:: Data in this exercise
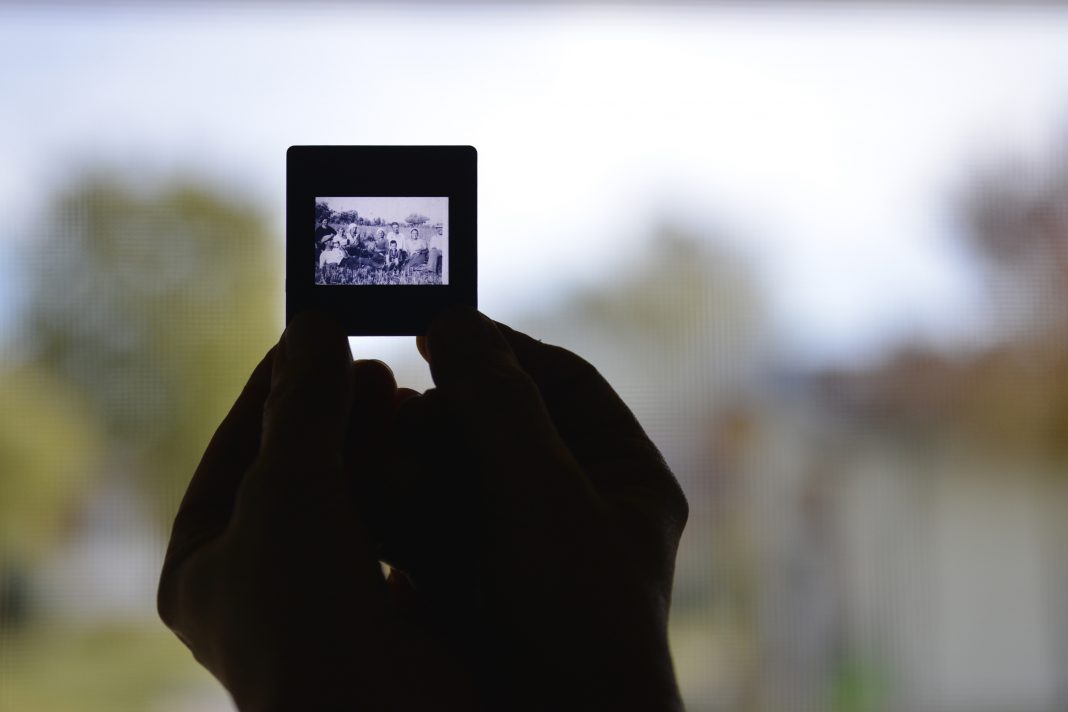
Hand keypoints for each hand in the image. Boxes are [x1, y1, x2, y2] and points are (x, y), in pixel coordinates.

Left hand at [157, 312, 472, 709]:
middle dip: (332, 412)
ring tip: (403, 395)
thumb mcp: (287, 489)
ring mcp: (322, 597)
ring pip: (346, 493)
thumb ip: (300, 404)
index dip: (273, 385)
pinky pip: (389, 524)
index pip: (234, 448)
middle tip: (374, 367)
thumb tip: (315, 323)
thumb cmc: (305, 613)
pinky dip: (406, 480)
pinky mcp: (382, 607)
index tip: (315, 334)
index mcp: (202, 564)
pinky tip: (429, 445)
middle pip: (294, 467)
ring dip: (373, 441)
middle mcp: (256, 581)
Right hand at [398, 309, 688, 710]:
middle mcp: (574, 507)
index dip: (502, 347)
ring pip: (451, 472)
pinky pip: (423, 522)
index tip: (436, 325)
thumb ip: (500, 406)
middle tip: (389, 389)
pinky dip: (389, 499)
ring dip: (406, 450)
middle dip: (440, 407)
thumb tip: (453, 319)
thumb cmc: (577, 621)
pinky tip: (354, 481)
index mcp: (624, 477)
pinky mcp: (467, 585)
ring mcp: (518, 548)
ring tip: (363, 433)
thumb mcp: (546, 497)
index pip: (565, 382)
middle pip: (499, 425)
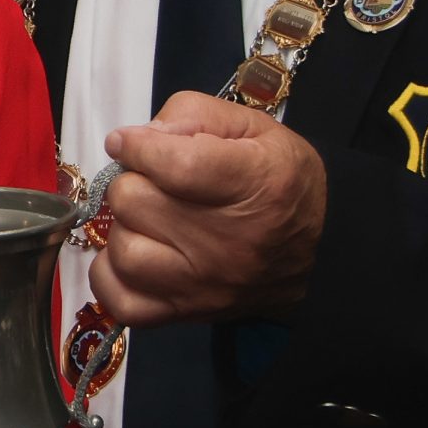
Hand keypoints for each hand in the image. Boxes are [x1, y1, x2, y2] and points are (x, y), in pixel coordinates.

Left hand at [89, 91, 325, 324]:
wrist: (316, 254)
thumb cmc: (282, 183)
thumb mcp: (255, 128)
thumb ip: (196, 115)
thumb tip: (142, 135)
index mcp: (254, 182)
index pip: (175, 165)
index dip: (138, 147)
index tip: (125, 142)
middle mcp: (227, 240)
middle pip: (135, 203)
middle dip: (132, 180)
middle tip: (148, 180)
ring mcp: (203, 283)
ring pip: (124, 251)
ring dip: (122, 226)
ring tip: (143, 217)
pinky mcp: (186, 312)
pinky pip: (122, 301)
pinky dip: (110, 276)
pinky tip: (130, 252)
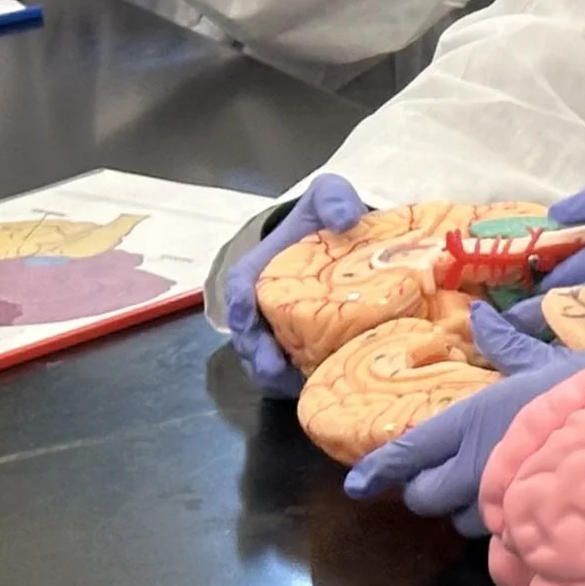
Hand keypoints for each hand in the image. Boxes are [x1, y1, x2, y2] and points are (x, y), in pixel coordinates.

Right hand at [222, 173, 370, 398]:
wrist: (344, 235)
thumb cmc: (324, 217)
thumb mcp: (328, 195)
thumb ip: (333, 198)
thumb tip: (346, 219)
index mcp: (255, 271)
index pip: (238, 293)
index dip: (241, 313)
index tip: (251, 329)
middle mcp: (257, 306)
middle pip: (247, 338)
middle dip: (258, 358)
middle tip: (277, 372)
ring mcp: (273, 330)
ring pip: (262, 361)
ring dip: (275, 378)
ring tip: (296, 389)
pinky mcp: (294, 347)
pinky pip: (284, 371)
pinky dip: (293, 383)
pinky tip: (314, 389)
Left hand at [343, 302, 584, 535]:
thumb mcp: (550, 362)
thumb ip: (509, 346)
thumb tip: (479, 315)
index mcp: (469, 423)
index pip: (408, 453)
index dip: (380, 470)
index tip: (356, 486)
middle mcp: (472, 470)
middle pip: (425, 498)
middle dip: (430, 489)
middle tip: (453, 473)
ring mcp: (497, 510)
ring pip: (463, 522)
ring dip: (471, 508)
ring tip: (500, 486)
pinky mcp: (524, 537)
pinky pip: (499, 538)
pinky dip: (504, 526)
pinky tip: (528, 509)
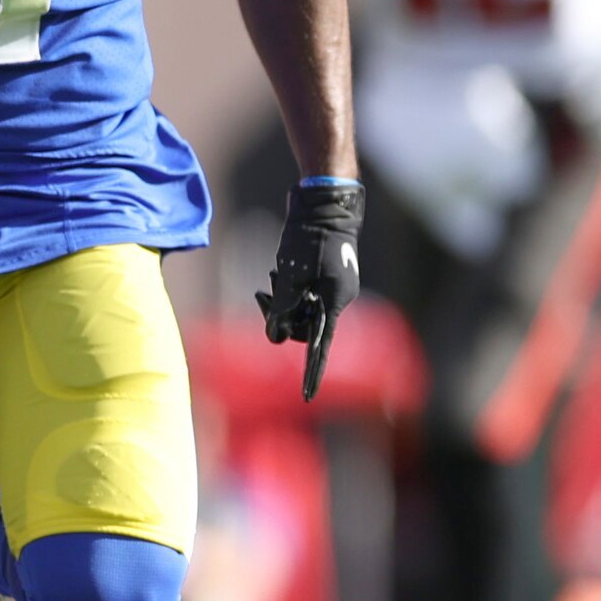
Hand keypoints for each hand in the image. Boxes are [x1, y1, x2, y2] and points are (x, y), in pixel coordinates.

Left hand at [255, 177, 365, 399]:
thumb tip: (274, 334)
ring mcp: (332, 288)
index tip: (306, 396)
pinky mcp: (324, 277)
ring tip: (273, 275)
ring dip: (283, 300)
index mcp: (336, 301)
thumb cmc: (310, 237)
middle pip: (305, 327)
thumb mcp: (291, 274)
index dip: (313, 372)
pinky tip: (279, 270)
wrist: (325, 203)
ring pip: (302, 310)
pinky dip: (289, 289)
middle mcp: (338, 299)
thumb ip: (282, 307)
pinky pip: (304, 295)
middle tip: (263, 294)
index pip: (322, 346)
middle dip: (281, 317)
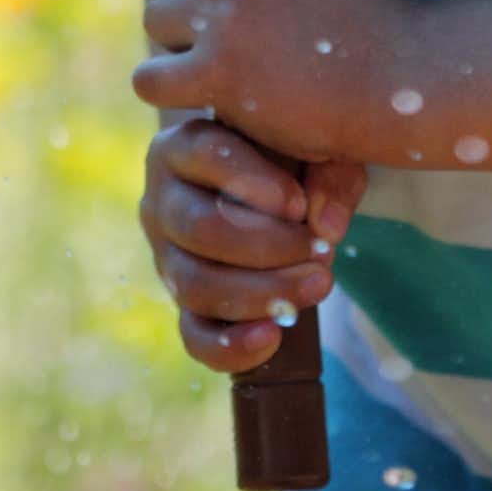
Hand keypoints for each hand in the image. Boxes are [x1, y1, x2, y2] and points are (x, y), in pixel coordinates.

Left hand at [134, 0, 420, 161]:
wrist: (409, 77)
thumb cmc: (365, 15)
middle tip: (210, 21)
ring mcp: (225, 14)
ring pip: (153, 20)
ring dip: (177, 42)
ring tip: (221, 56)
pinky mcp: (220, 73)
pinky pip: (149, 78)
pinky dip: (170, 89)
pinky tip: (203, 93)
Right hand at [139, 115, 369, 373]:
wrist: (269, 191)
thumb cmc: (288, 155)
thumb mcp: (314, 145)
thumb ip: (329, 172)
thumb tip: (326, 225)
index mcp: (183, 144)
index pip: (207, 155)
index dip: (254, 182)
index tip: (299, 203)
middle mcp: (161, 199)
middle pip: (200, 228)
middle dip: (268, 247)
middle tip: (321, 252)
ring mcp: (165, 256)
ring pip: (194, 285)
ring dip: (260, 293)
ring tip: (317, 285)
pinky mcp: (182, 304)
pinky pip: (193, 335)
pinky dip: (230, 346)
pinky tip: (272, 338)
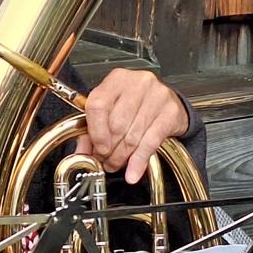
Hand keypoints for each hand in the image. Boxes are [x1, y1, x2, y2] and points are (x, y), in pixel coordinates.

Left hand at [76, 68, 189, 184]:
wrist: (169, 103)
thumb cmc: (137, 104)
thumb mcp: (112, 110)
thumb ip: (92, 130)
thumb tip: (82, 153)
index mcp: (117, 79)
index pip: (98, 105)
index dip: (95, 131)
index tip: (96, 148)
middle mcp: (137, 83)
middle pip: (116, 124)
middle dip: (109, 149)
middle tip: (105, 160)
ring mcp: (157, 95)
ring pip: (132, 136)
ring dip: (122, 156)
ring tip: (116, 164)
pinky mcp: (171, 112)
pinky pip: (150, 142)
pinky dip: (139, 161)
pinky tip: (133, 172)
::::
:: Data in this exercise
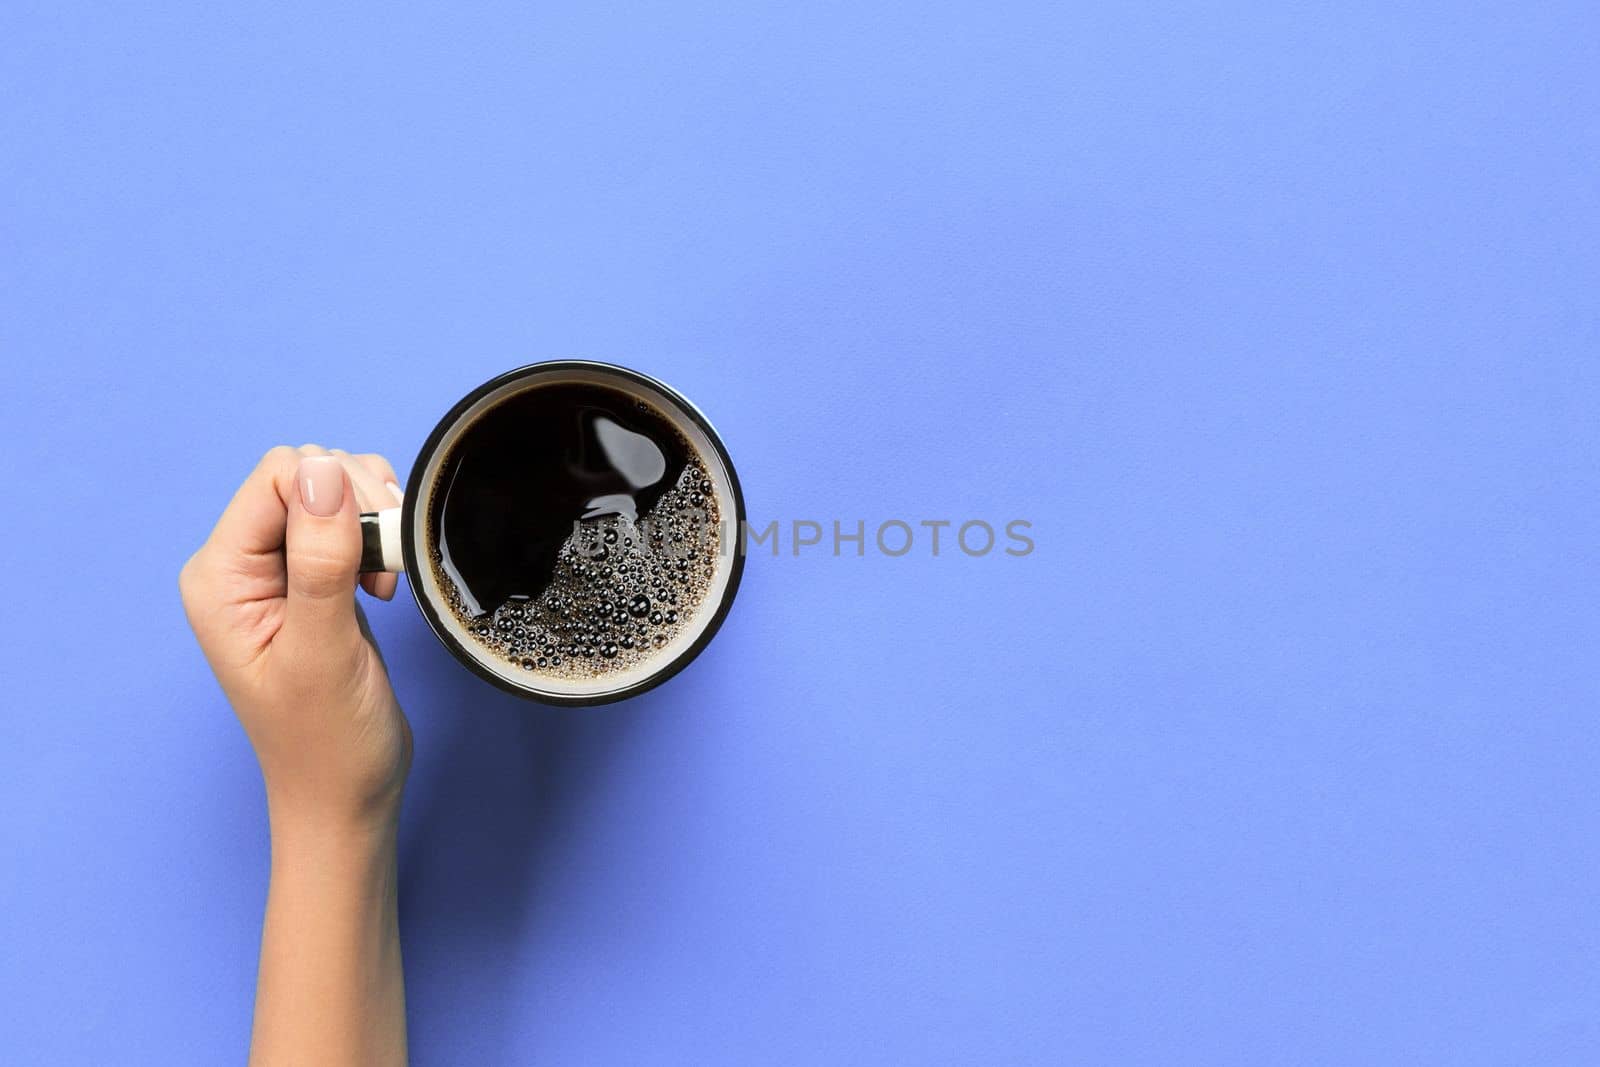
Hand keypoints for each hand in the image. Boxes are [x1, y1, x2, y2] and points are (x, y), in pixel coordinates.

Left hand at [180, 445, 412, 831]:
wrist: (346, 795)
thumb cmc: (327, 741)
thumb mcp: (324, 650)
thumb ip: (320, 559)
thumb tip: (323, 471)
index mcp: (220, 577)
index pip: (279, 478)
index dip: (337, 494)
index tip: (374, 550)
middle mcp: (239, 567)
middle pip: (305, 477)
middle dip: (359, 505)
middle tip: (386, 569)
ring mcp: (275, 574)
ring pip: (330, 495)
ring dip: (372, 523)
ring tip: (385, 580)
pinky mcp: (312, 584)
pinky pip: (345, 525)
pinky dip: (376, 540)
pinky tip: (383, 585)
::::
:: Data in this exercise
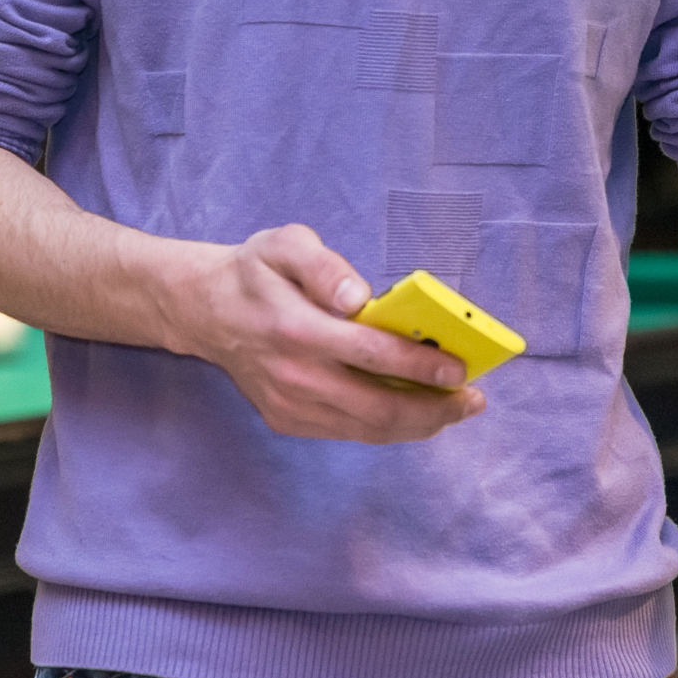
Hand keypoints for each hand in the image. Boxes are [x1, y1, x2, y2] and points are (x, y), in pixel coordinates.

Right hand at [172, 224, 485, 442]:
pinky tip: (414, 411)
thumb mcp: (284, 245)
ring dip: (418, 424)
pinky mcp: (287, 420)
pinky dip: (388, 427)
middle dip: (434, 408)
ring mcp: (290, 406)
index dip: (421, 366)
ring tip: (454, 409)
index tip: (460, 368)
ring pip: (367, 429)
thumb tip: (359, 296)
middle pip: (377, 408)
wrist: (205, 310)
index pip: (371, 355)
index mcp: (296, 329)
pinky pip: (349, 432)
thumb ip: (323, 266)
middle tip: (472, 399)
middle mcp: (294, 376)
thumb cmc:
::::
# Activity
Repeat exactly the stretch of the listing above that starts with the line holding "pinky tip: (203, 93)" and finishes with the line holding "pinky tip: (133, 172)", both included. Skip every picture.

# Answer to this exercise
pinky tip: (203, 93)
Right hand at [139, 115, 369, 373]:
wrist: (269, 191)
thumb cmc: (288, 155)
thumb mcp: (314, 145)
thumb ip: (329, 172)
thumb tip: (326, 225)
index mcp: (183, 144)
index pip: (207, 155)
index dip: (254, 182)
index tip: (299, 203)
middle mcp: (161, 199)
middle pip: (200, 228)
middle dip: (268, 247)
middle tip: (321, 252)
ring mcp: (165, 256)
ring pip: (194, 285)
ring dip: (260, 293)
ring tip: (317, 285)
pinky mcp: (182, 304)
pinky pip: (193, 335)
pinky dip: (230, 346)
pinky tip: (272, 338)
Hand keypoints for each hand in the image. Boxes are [x1, y1, x2, y2] and points are (x, y), in pixel coordinates.

Left hand at [76, 68, 189, 184]:
wrist: (169, 103)
thumb cmc: (137, 104)
thumb mcp: (112, 110)
thumb ip: (92, 130)
thumb tip: (82, 153)
index mcp: (117, 79)
index pip: (98, 105)
index dip: (95, 131)
index tip: (96, 148)
middle mcp: (137, 83)
middle pip: (116, 124)
middle dip: (109, 149)
middle tip: (105, 160)
ring mcp: (157, 95)
ring pip: (132, 136)
ring dip: (122, 156)
ring tip: (116, 164)
pinky mcp: (171, 112)
pinky pip: (150, 142)
pinky dip: (139, 161)
pinky tip: (133, 172)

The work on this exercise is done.